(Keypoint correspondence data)
────────────────
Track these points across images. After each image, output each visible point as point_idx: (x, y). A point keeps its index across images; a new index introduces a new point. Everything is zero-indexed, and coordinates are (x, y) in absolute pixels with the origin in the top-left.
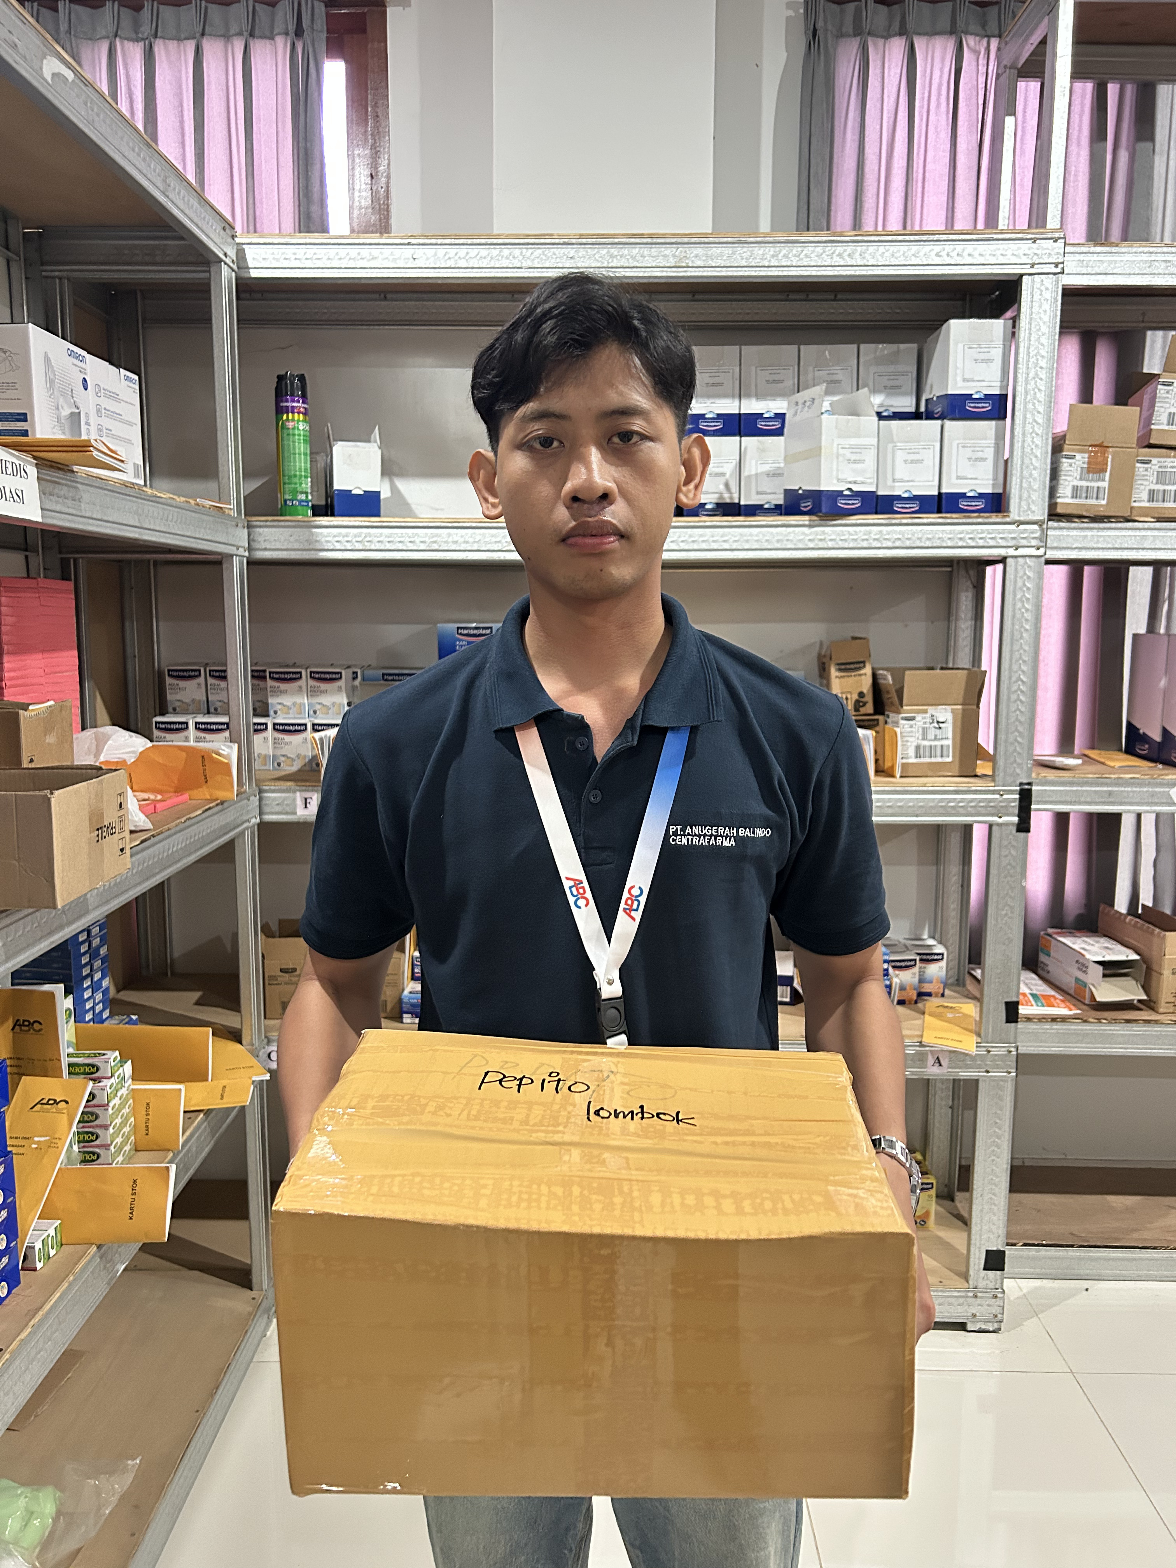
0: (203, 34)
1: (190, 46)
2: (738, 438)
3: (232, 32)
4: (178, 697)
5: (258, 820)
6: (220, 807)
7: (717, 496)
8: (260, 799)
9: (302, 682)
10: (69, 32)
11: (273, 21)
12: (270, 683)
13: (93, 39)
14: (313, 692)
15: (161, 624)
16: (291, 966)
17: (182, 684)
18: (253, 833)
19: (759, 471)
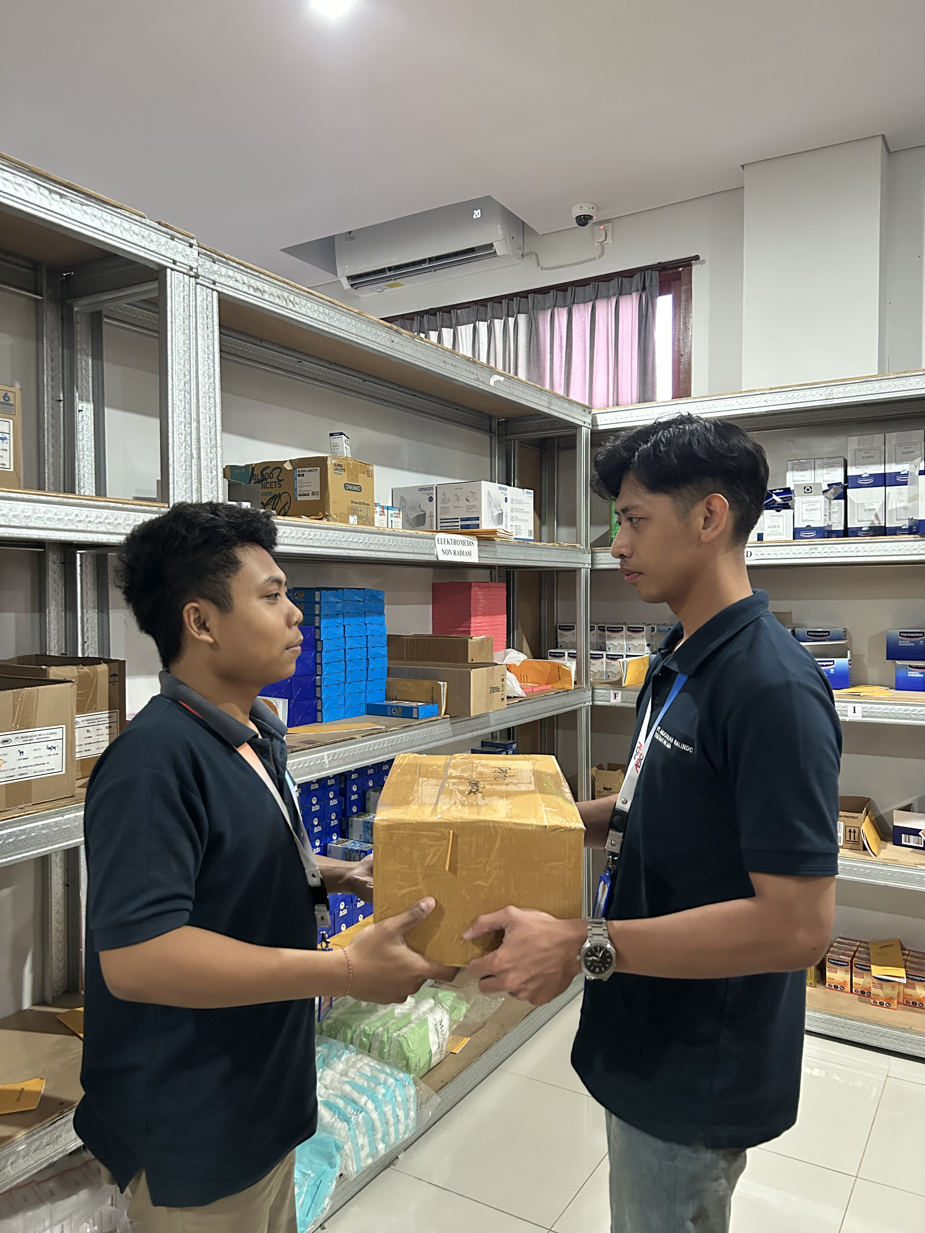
────────────────
### [Problem description]
Type out the data above again exactly as written, minus the images.

### [Answer to the problem]
Track these points across images. After each image, output each visible point as point_idx: (x, y). A point keeps its index across images; a new index introduces a new point. Everything is zero-indexed, and coordinates are (x, y) in absolute pixels with the origin in the top-left.
0: (203, 34)
1: (190, 46)
2: (738, 438)
3: (232, 32)
4: (178, 697)
5: (258, 820)
6: (220, 807)
7: (717, 496)
8: (260, 799)
9: (302, 682)
10: (69, 32)
11: (273, 21)
12: (270, 683)
13: (93, 39)
14: (313, 692)
15: (161, 624)
16: (291, 966)
17: (182, 684)
18: (253, 833)
19: (759, 471)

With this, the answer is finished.